→ Verilen metin:

■ ■ ■ ■

Esas No: 2020/1036
Karar No: 2021/813
Karar Tarihi: 21.04.2021
Danıştay İdare Dava Daireleri Kurulu 2020/1036 Esas 2021/813 Karar Sayılı İlamı
T.C.
D A N I Ş T A Y
İDARİ DAVA DAİRELERİ KURULU
Esas No : 2020/1036
Karar No : 2021/813
TEMYİZ EDEN (DAVALI) : … Bakanlığı
VEKİLİ : Av. …
KARŞI TARAF (DAVACI) : …
İSTEMİN KONUSU : Danıştay Sekizinci Dairesinin 17/10/2019 tarih ve E:2015/14549, K:2019/8921 sayılı kararının temyizen incelenerek bozulması istenilmektedir.

■ ■ ■ ■

→ Kayıtlı veriler:
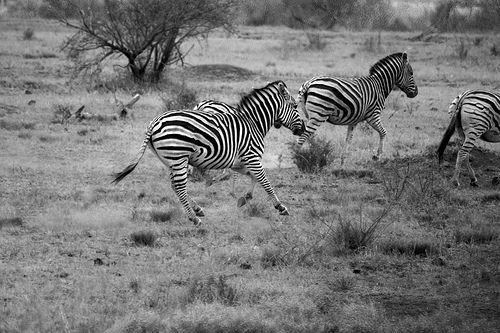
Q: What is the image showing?
A: It is showing a field.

■ ■ ■ ■

→ Yönerge: Verilen metinde "D A N I Ş T" ile "incelenerek bozulması istenilmektedir." arasındaki kısmı, bu ikisi de dahil, hiç değiştirmeden tekrarlayın.

→ Yazılı cevap:
D A N I Ş T A Y
İDARİ DAVA DAİRELERİ KURULU
Esas No : 2020/1036
Karar No : 2021/813
TEMYİZ EDEN (DAVALI) : … Bakanlığı
VEKİLİ : Av. …
KARŞI TARAF (DAVACI) : …
İSTEMİN KONUSU : Danıştay Sekizinci Dairesinin 17/10/2019 tarih ve E:2015/14549, K:2019/8921 sayılı kararının temyizen incelenerek bozulması istenilmektedir.